_SOURCE PASSAGE_:
^^^^^^^^

Two main requirements sources were used to elicit requirements related information about RuDSDev. The first source consisted of system stakeholders, which are "individuals, groups or organisations whose actions can influence or be influenced by the development and use of the system whether directly or indirectly"[43, p. 127]. By eliciting information from these stakeholders (e.g. by interviewing or surveying them), their concerns can be addressed and requirements based on their needs can be defined. The second source used for eliciting requirements related information was existing reading material on DSDevs; e.g. articles, research papers, system documentation and product descriptions or specifications. Next to DSDevs such as Rasa we also examined platforms for developing spoken DSs, because these type of systems also require the same NLU and dialogue management components as written DSs [55]. Furthermore, we studied software architecture literature, to establish some standard but key technical requirements for software applications in general. The literature was primarily used to validate some of the claims made by the stakeholders we had consulted, and thus strengthening the validity of the elicited requirements.

2.2

Stakeholder identification

It is important to identify all stakeholder groups to help ensure everyone who may be affected by the software is consulted during the elicitation phase [51]. At an early stage in the design phase, we established that the stakeholders of the system can be categorised into the following groups: system developers, DS developers and members of the organisations which are involved in building or implementing DSs (e.g. product owners). However, it was not possible to interview all identified stakeholder groups, due to limited permission to access representatives of organisations for our case study. As a consequence, to obtain information about the needs of organisations we settled for interviewing specialists who communicate these needs on daily basis to developers (e.g. consultants and intermediaries).

The stakeholder identification methods from Sharp et al. (1999) were used to establish a baseline of stakeholder groups. The baseline groups consisted of users (i.e. DS developers), developers (i.e. system developers) and organisations (i.e. DS product owners with less development experience). Users who converse with DSs are not seen as stakeholders of a development platform, because they only interact with the DSs themselves and do not use the system directly. The DS developers involved in our research were system developers as well, so it was not possible to gain

information from stakeholders which were exclusively part of either the user or developer group. To clearly identify the differences between each of the baseline groups, three stakeholder profiles were created. These stakeholder profiles helped to identify the concerns of each stakeholder group, and solidified the roles of each group with regard to a DSDev. The profiles, listed in appendixA, were created early on in the project and updated iteratively as the design phase of the project progressed.

^^^^^^^^

_GIVEN RECORDS_:
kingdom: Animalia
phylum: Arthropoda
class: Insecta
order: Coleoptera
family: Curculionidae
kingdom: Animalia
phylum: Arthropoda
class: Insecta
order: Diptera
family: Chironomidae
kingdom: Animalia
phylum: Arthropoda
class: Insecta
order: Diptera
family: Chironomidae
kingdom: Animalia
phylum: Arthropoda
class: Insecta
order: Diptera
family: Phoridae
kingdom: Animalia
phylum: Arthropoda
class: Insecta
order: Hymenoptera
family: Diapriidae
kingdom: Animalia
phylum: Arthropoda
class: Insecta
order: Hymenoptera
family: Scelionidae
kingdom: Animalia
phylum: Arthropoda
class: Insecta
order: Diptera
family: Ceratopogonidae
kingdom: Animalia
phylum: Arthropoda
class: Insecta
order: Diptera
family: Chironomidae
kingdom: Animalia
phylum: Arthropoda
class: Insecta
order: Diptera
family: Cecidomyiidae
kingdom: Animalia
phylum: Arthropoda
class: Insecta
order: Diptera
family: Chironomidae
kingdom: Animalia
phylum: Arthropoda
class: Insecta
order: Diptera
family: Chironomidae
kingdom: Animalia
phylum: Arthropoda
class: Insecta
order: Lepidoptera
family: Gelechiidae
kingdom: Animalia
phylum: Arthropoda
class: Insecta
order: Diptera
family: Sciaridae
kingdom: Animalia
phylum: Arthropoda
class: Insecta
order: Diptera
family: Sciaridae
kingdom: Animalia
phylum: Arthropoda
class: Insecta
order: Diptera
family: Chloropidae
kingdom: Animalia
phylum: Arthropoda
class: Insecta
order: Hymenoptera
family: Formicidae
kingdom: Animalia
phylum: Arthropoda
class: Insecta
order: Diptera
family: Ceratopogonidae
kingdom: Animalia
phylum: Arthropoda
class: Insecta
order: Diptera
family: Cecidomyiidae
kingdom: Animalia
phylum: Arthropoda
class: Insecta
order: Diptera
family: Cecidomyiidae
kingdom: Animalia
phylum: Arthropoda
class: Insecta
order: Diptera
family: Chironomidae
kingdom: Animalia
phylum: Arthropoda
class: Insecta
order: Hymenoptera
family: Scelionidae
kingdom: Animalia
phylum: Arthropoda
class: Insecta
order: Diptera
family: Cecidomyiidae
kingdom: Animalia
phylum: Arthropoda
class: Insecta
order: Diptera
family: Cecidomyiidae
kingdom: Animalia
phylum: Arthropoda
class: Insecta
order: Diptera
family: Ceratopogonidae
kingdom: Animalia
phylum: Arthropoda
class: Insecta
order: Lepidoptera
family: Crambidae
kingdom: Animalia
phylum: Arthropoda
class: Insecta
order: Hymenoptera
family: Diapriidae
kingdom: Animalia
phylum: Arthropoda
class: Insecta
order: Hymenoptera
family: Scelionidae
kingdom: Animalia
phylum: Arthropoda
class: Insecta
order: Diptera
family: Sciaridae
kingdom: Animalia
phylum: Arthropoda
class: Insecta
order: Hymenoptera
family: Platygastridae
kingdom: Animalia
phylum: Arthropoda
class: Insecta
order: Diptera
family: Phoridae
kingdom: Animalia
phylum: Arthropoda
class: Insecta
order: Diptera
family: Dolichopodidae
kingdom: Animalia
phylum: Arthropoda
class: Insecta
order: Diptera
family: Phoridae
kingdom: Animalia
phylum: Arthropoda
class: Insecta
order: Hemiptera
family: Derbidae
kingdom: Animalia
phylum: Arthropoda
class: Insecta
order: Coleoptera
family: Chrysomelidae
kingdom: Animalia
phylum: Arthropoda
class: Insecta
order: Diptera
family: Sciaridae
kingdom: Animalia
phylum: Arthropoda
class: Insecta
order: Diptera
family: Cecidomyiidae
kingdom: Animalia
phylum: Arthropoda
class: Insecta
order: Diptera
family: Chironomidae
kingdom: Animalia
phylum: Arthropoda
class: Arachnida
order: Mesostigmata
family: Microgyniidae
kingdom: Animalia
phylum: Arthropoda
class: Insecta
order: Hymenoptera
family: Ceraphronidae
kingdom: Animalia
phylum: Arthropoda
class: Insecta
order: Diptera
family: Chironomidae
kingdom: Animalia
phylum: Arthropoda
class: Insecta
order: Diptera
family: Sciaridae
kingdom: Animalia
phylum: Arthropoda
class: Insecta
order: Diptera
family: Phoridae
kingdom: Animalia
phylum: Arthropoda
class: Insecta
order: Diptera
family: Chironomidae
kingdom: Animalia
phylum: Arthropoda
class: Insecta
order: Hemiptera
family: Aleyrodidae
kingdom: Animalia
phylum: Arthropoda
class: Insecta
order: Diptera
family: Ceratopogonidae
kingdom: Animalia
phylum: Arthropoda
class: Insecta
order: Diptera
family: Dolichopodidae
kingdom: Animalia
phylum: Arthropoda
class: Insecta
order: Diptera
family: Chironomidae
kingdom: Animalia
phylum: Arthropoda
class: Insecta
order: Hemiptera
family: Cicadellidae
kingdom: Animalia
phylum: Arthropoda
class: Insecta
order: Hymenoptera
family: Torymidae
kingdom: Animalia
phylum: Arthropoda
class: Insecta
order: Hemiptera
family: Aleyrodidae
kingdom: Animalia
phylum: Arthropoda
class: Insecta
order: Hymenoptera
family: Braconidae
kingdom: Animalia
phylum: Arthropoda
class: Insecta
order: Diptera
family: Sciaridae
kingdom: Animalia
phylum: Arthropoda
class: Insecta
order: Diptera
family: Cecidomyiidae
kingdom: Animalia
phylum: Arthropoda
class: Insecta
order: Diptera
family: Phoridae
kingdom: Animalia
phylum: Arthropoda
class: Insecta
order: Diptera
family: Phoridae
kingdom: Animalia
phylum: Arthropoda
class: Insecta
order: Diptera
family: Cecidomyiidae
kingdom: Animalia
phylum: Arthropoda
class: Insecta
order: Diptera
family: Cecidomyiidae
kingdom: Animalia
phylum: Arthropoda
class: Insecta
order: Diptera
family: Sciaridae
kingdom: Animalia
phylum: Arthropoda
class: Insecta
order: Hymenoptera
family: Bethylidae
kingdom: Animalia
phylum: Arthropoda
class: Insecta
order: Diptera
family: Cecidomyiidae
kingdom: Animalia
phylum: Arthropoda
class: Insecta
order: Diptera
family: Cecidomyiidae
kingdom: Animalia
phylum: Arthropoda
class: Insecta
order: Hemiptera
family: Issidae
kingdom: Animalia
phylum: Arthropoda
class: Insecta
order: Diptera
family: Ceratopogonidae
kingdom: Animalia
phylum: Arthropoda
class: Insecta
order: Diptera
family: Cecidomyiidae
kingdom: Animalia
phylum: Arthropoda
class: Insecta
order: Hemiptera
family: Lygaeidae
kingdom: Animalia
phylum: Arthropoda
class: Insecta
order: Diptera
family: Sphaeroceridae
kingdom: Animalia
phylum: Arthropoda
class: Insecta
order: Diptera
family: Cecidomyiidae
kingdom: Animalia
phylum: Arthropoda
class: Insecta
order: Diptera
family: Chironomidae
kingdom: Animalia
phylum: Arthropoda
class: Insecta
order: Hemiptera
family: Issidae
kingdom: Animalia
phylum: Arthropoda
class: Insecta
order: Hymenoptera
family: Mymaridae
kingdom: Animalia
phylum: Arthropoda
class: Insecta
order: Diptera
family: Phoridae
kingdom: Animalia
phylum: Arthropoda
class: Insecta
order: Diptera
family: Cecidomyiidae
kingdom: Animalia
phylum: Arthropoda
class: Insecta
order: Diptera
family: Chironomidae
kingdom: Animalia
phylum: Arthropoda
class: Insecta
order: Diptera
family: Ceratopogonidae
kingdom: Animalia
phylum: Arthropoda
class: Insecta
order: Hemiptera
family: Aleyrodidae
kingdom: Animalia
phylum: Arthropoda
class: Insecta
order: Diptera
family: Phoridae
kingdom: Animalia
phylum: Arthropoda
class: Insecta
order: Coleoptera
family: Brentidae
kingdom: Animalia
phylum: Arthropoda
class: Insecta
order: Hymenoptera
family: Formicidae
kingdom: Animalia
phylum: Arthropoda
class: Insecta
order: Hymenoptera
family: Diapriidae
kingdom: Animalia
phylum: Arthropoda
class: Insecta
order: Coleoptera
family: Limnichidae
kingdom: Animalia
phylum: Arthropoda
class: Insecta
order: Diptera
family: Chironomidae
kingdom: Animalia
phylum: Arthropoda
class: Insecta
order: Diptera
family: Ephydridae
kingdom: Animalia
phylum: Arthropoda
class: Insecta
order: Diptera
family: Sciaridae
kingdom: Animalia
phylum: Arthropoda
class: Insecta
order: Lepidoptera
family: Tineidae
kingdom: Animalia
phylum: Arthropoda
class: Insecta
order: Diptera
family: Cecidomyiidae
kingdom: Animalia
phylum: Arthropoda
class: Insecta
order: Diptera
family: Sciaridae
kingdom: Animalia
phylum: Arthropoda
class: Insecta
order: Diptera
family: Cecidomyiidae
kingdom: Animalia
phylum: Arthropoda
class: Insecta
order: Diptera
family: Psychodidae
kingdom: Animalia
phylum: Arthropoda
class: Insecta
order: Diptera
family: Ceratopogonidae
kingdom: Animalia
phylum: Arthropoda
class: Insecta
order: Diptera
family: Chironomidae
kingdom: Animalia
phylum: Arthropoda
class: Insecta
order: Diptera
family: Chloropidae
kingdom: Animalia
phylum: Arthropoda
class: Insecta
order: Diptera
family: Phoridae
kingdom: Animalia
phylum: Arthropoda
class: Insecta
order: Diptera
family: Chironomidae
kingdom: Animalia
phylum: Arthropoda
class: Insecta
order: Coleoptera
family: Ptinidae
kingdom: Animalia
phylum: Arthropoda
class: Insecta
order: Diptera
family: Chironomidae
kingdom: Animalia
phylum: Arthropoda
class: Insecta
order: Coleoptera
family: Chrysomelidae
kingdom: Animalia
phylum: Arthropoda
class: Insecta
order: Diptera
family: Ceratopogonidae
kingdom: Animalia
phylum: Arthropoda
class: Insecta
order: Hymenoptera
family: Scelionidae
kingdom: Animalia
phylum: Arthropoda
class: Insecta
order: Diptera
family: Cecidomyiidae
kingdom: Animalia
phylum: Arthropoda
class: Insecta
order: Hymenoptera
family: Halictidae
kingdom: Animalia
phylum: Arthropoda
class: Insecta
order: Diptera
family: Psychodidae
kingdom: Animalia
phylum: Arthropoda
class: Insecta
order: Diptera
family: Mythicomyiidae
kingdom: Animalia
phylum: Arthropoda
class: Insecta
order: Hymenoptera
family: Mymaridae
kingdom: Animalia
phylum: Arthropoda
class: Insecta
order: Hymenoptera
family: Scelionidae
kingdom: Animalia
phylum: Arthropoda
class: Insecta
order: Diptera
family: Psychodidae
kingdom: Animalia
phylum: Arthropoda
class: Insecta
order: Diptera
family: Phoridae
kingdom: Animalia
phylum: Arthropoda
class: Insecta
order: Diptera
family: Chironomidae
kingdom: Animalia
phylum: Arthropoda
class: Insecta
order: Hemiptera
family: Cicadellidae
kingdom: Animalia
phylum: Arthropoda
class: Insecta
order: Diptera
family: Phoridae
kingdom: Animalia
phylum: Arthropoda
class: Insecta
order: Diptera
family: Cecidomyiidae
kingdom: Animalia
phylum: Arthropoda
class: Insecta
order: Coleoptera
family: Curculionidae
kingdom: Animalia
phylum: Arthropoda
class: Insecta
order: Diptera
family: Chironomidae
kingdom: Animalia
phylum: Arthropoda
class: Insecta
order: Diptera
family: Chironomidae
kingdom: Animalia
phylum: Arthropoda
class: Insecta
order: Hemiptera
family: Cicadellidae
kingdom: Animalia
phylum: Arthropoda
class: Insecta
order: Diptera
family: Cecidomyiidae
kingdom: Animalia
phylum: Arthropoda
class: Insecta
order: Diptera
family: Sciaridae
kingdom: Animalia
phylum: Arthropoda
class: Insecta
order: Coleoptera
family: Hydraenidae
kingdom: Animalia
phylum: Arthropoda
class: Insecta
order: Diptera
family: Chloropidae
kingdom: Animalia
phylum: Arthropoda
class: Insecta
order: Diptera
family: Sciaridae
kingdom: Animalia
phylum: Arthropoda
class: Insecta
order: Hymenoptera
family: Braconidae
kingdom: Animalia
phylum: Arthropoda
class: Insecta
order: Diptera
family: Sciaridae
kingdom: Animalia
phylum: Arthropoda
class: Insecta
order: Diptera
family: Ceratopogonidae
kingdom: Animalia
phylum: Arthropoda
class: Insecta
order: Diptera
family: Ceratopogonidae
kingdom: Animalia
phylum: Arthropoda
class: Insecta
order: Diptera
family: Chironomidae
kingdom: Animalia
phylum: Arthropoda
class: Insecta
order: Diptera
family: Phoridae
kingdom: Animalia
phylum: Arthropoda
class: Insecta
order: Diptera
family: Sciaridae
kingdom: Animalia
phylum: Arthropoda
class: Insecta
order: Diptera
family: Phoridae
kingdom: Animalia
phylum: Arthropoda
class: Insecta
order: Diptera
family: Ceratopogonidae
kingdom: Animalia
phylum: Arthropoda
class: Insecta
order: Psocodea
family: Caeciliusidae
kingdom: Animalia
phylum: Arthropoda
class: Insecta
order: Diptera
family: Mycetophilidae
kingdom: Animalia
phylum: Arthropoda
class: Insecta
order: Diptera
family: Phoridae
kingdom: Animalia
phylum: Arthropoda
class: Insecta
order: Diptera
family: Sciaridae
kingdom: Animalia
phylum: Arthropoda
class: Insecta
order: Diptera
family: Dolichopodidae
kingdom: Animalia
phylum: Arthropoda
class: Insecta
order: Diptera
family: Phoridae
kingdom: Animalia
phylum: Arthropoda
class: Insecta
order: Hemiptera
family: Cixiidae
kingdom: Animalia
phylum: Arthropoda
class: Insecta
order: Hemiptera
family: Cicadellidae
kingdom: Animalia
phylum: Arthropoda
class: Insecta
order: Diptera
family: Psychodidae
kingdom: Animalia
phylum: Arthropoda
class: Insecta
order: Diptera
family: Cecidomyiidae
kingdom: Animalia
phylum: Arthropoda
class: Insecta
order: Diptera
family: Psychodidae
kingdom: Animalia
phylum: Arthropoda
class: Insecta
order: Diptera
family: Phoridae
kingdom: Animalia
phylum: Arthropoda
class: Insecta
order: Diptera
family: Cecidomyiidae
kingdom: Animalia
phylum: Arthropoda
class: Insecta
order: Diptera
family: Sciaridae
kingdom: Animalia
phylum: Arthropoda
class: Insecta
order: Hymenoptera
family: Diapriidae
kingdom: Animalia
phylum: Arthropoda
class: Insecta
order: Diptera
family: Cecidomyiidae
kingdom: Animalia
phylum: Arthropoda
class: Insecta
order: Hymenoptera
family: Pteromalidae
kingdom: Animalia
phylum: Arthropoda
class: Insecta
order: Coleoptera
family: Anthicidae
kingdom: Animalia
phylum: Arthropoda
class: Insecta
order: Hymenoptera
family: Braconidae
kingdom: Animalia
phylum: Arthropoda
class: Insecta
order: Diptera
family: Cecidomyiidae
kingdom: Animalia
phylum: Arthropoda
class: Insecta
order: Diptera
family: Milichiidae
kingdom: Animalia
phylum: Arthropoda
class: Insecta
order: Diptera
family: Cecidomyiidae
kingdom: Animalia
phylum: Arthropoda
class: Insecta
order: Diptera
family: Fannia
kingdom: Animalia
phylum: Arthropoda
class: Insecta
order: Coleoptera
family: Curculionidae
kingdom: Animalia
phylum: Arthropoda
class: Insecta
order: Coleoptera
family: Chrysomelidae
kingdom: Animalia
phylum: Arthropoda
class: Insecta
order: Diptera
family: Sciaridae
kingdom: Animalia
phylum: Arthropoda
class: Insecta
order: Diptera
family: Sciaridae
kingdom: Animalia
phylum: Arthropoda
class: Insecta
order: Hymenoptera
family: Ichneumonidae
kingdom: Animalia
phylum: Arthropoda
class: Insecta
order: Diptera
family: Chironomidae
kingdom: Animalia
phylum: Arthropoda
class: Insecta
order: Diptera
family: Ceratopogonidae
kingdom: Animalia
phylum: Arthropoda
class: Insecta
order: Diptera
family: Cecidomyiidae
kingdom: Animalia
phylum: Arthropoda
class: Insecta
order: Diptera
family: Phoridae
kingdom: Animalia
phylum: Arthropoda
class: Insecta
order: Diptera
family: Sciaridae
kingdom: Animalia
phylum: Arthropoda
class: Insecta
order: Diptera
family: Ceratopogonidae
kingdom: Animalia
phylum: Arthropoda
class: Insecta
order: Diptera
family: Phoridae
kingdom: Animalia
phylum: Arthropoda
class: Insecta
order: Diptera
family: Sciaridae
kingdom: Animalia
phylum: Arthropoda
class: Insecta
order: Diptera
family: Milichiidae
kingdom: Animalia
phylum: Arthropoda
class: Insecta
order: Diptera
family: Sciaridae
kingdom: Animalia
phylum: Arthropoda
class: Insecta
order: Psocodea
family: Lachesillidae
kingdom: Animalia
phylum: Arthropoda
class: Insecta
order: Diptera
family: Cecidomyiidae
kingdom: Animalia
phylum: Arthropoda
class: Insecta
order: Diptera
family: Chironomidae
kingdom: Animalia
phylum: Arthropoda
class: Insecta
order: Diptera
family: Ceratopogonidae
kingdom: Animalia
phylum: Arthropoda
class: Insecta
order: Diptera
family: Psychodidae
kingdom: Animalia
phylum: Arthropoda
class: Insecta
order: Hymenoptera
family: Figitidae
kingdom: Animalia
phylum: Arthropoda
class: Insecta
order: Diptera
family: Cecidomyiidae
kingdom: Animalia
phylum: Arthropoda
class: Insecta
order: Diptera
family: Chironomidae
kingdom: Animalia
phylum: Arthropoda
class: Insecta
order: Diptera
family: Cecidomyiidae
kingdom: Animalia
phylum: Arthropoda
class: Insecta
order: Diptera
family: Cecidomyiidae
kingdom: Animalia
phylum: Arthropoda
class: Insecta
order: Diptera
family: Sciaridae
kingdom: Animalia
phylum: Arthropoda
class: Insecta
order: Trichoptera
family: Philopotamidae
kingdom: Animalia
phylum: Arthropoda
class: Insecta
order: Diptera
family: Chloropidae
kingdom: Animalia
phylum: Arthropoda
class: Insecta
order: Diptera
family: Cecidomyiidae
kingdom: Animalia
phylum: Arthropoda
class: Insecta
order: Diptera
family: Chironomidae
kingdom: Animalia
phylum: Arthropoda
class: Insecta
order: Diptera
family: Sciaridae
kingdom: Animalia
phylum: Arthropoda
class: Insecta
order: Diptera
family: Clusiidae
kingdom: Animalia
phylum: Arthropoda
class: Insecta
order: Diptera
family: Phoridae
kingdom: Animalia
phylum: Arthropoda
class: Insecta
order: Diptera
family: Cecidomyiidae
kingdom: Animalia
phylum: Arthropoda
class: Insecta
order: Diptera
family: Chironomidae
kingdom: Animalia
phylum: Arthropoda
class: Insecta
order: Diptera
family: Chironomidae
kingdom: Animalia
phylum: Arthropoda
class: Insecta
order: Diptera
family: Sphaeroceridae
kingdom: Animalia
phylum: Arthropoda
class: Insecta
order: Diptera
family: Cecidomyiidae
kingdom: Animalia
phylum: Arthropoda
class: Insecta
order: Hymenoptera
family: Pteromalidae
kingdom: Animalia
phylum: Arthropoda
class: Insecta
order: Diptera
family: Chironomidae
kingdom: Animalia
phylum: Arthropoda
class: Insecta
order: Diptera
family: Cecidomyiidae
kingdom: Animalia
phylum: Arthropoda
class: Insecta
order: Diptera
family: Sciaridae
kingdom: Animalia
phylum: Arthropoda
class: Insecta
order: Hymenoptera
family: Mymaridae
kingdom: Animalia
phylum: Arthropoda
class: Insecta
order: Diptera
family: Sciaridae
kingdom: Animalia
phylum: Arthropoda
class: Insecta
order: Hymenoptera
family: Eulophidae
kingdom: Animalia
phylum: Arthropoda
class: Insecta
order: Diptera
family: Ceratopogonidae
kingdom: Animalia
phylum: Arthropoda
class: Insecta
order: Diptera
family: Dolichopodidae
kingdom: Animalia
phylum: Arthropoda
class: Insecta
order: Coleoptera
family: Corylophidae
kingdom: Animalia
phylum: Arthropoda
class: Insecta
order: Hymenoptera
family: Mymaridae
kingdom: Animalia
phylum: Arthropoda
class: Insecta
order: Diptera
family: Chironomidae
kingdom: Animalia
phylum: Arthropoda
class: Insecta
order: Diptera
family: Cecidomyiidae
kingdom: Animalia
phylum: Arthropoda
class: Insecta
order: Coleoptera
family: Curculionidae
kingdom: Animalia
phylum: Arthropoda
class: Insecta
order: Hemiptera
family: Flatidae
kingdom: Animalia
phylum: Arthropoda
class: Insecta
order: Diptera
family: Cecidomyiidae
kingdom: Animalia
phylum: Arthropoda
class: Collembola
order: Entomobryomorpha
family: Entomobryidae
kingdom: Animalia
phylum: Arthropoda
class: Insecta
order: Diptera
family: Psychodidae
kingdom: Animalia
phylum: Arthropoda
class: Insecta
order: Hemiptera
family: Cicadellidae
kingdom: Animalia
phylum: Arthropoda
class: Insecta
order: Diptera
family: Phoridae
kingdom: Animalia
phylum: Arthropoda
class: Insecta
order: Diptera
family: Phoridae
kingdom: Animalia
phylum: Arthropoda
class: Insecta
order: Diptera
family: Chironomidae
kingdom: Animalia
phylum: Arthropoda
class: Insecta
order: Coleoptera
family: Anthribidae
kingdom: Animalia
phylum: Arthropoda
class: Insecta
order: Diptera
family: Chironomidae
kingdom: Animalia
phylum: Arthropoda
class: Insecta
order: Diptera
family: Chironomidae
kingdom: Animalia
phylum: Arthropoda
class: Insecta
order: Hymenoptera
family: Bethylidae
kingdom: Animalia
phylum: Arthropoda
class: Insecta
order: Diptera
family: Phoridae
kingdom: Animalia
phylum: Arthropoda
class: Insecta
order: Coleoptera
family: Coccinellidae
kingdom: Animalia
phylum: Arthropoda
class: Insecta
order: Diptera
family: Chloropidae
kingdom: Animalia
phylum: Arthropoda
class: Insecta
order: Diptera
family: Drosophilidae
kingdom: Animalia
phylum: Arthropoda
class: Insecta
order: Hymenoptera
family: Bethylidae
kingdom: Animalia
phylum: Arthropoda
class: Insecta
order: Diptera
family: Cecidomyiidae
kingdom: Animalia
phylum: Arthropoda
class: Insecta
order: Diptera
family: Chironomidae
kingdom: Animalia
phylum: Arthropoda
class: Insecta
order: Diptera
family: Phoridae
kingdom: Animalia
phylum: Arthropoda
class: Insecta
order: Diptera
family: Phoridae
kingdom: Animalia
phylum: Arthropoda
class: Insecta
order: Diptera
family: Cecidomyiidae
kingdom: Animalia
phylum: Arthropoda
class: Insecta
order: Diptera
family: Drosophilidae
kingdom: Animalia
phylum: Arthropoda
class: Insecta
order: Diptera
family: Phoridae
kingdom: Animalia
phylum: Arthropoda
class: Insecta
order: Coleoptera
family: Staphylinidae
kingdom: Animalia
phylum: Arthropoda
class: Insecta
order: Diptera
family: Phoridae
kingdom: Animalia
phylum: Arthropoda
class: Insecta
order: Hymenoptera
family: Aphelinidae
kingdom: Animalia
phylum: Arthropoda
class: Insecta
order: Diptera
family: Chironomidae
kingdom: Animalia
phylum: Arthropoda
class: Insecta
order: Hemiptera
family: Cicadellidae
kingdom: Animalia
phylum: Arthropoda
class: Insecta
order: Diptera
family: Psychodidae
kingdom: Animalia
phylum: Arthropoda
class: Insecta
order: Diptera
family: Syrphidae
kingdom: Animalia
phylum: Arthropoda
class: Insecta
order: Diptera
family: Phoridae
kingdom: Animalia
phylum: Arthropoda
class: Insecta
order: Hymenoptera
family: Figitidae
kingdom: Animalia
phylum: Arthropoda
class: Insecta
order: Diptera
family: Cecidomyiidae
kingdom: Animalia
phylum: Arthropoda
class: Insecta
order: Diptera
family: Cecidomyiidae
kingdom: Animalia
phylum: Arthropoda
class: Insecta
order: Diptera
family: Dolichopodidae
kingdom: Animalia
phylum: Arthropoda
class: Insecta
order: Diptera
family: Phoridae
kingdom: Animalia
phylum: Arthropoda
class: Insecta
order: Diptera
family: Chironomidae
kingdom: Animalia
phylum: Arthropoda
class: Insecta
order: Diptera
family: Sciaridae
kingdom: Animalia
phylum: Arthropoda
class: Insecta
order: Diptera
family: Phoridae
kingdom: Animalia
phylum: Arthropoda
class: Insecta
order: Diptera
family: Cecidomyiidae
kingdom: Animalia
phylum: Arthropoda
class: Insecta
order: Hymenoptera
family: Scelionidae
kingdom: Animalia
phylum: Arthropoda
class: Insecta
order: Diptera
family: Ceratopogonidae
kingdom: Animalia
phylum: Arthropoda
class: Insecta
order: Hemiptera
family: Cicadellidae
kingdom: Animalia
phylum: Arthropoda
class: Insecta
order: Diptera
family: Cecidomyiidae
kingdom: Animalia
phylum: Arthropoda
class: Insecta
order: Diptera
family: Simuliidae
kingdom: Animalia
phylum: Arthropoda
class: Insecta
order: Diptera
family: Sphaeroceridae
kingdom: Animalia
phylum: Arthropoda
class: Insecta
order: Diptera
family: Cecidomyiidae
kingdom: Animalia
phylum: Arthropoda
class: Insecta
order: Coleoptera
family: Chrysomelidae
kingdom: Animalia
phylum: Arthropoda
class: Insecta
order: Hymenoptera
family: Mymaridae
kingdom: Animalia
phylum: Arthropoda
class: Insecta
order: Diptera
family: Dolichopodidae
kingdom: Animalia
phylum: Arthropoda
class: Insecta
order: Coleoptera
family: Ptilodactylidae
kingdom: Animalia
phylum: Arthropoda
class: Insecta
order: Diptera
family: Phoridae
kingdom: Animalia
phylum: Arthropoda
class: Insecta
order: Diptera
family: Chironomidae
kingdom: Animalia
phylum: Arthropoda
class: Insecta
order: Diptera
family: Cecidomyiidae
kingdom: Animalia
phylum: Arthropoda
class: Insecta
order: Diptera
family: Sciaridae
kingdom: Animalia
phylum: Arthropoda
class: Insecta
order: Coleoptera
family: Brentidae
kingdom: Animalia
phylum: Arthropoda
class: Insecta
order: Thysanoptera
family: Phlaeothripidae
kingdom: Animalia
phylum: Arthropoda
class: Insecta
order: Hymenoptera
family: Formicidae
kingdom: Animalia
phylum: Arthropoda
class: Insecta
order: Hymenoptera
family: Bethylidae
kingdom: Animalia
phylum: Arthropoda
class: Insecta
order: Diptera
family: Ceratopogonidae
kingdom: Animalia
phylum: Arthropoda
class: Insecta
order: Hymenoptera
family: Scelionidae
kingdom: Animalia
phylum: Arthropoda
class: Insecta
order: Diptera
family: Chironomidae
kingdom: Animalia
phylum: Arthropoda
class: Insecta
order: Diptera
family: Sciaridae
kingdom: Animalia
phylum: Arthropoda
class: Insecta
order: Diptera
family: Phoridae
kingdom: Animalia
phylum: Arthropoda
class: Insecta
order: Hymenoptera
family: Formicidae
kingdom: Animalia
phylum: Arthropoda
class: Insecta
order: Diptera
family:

^^^^^^^^

_SET PROBLEM_:
Answer these questions from the requirements elicitation passage:
1. What two main sources were used to elicit requirements related information about RuDSDev?
2. Whose stakeholder identification methods were used to establish a baseline of stakeholder groups?
3. Where are the stakeholder profiles listed?
The rows have no connection to the text.

_WRITTEN REPLY_:
1. System stakeholders and existing reading material on DSDevs.
2. Sharp et al. (1999).
3. In appendix A.